--- PROBLEM REQUIREMENTS ---
Copy each line below as written, but skip the pictures.

Spatial grounding data:
»»
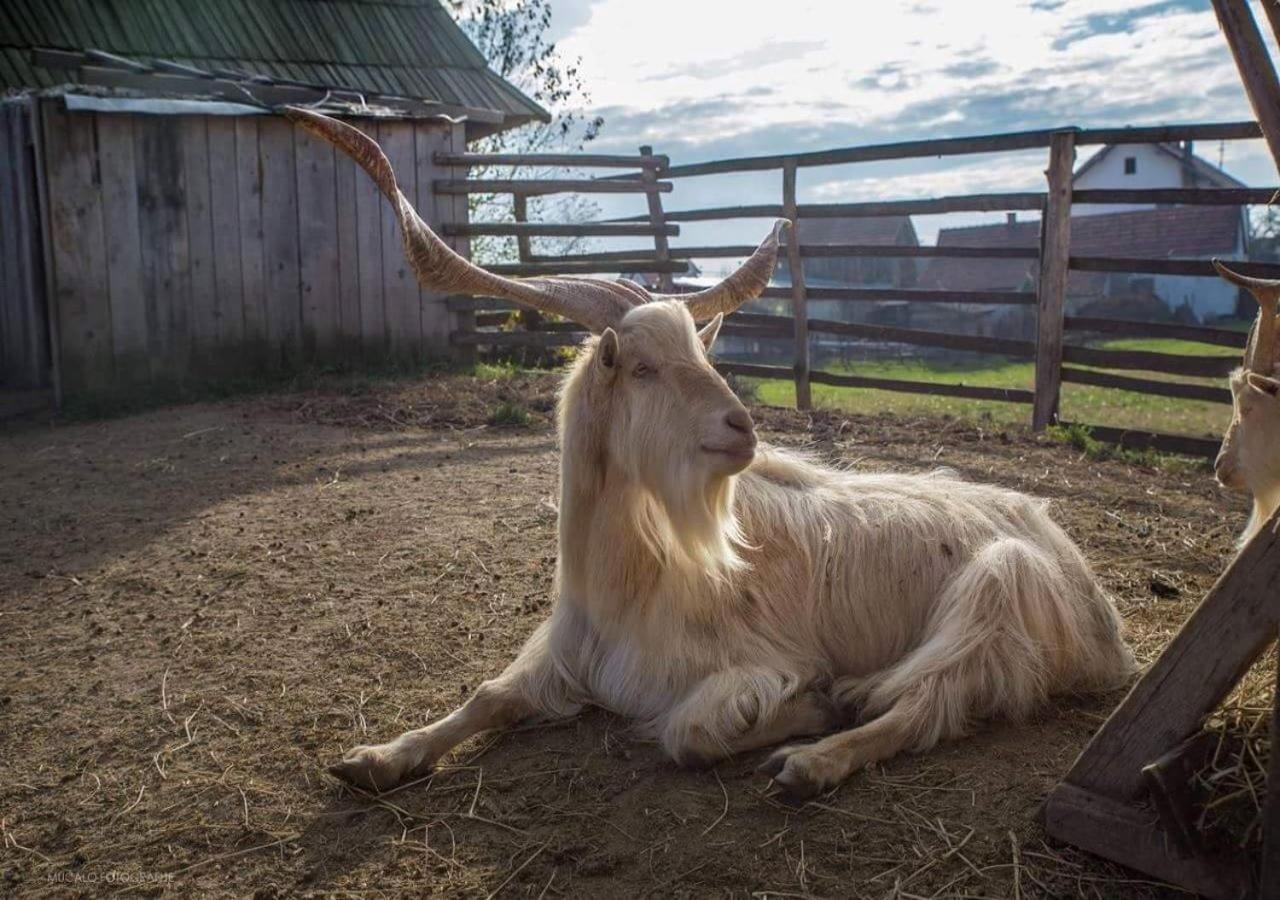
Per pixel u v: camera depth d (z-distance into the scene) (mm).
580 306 3434
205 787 3312
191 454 7277
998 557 3551
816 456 4465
««
--- WRITTEN ANSWER ---
Per pixel u v: camera depth d (z-distance into the scene) (mm).
580 306 3434
205 787 3312
191 454 7277
998 557 3551
816 456 4465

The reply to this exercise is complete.